Od zakończenia ostatniej edycji Clasha nie minęły jeszcze nawet dwa tygodnie, a już doczekaliśmy się ujawnienia przez Riot Games kolejnych informacji na temat tego trybu rywalizacji. Jak poinformował na Twitterze główny producent rozgrywki w League of Legends, Jeremy “Brightmoon” Lee, w ten weekend wystartuje Freljord Cup, kolejna odsłona Clasha. Co to oznacza? Przede wszystkim możliwość zdobycia darmowych skinów, ikonek, emotek itp. Takie bowiem nagrody przewidziane są dla uczestników nadchodzącego turnieju.
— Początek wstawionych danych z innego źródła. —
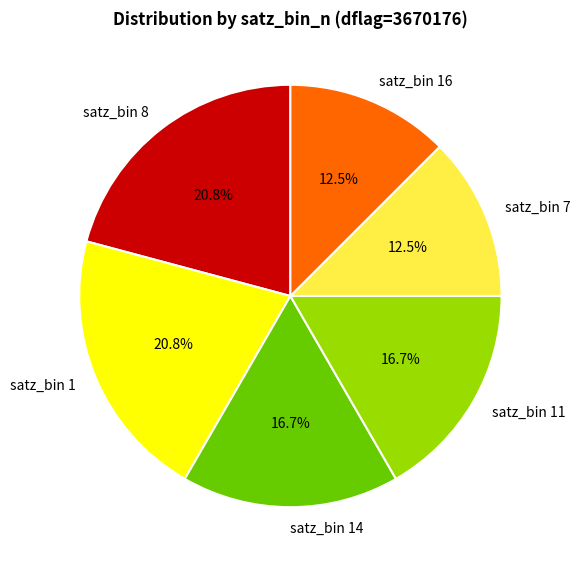

Between satz_bin 1 and satz_bin 16, which is larger?

satz_bin 1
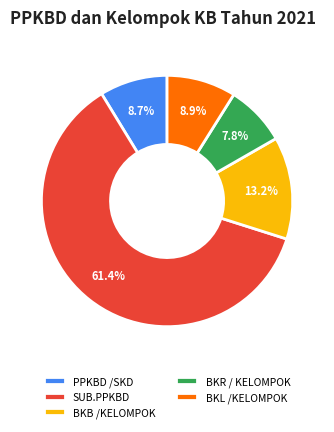

To the nearest percent, what is the combined percentage of PPKBD /SKD and BKB /KELOMPOK?

22%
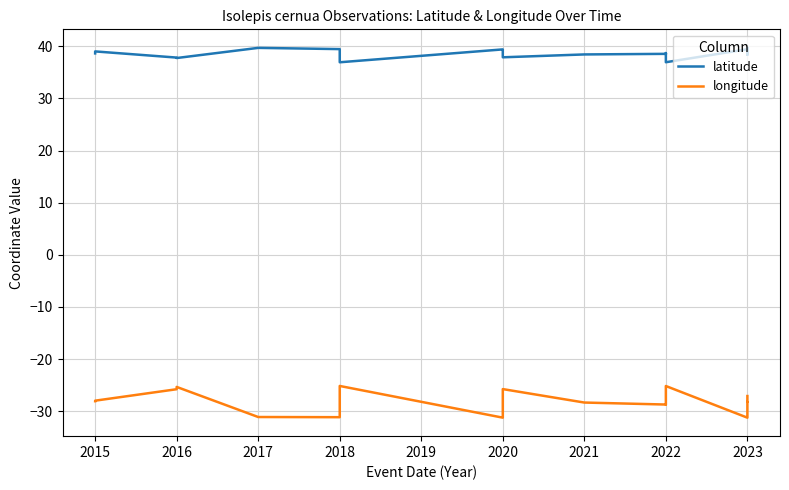

Reading left to right, extract all data points from this chart.

latitude: 38.7	39.0	37.8	37.8	39.7	39.5	38.6	36.9	39.4	39.4	37.9	38.4	38.6	38.6	38.5	38.7	37.0	39.5	39.7	38.5	38.5	38.4	38.4	39.0	39.0	39.0	39.1	39.0	38.6
longitude: -28.1	-28.0	-25.8	-25.3	-31.1	-31.1	-28.1	-25.2	-31.2	-31.2	-25.8	-28.3	-28.7	-28.7	-28.3	-27.3	-25.2	-31.2	-31.1	-28.2	-28.2	-28.2	-28.1	-28.0	-28.0	-28.0	-28.0	-28.0	-27.1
Co zatem zrobić, żeby wziąć w nim udział? Wystarczy zebrać pięciu graczy, założyć drużynę i w odpowiednim czasie potwierdzić gotowość. Wszystko to odbywa się za pośrednictwem klienta gry, w zakładce Clash. Od razu po zgłoszeniu zespoły są przypisywane do jednego z czterech tierów, na podstawie uśrednionej rangi członków zespołu. Jednak najważniejszą częścią Clasha jest drabinka turniejowa i sama rozgrywka. Osiem zespołów toczy walkę w jednym brackecie, bez fazy play-in. Żeby zwyciężyć, należy wygrać trzy mecze z rzędu, a liczba i jakość nagród zależy od ostatecznie zajętego miejsca.

CZYTAJ TEŻ:
Jest dobrze, ale nie bezbłędnie. Czy Polacy awansują do kolejnej fazy EU Masters?

Podczas trwania Freljord Cup w rozgrywkach Clasha będzie można wziąć udział czterokrotnie. Pierwszy turniej startuje 11 kwietnia, drugi dzień później, 12. Trzeci i czwarty będą miały miejsce dopiero 9 i 10 maja. Faza lock-in trwać będzie od godziny 19:15 do 21:00. Wyjątkiem będzie najbliższy turniej, podczas którego zatwierdzać drużyny będzie można dopiero od 19:45.

Informacja o powrocie Clasha nie ucieszy jednak wszystkich. Osoby niezainteresowane tym trybem gry prawdopodobnie będą zmagać się ze zwiększonym pingiem i problemami z logowaniem. Powrót Clasha jak dotąd zawsze generował spory ruch wewnątrz gry, który przekładał się na obciążenie serwerów i obniżenie jakości połączenia podczas samej rozgrywki. Miejmy nadzieję, że tym razem Riot znajdzie sposób, żeby jednocześnie zadowolić wszystkich graczy LoL-a.